Electronics engineering source data

----

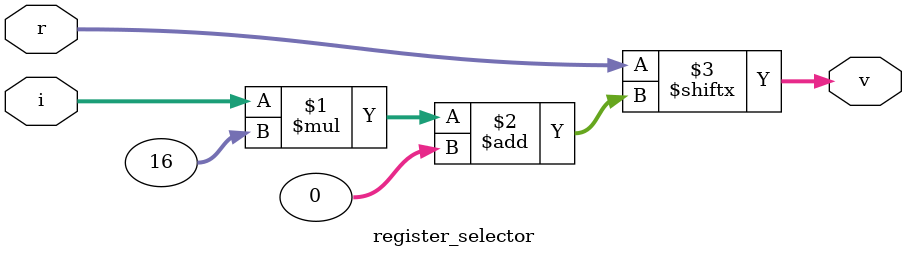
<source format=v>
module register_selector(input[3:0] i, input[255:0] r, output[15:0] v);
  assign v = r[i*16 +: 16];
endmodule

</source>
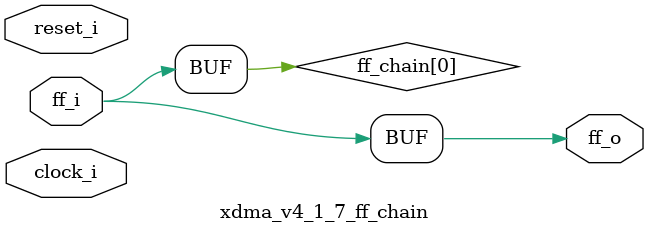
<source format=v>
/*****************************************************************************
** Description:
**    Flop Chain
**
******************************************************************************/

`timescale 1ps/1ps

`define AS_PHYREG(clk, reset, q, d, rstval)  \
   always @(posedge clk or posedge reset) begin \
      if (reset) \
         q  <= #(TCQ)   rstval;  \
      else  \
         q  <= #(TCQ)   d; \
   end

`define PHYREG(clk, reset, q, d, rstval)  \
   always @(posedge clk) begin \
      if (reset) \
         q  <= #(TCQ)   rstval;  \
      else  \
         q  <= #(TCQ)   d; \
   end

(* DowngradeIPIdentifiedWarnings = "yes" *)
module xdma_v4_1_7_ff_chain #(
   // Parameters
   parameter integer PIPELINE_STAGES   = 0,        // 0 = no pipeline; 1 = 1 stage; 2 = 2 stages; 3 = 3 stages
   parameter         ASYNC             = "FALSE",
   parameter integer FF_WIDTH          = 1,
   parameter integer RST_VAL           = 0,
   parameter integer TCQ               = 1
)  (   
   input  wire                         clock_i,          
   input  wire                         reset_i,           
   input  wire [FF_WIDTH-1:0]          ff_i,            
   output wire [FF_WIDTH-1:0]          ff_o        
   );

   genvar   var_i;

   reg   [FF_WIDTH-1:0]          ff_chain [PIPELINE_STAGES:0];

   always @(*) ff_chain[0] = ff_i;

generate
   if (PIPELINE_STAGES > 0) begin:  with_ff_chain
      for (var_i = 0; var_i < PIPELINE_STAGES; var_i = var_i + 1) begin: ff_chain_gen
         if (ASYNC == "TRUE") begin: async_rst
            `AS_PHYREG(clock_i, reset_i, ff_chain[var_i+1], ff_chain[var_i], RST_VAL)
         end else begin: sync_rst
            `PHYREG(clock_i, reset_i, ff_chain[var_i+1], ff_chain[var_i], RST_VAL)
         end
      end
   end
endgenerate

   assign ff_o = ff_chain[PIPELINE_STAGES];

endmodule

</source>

----

**REQUEST**
The lines from the one containing "end else begin: sync_rst" through the end of the data are to be copied exactly, the first and last of them included.

**REPLY**
         end else begin: sync_rst
            `PHYREG(clock_i, reset_i, ff_chain[var_i+1], ff_chain[var_i], RST_VAL)
         end
      end
   end
endgenerate

   assign ff_o = ff_chain[PIPELINE_STAGES];

endmodule

</source>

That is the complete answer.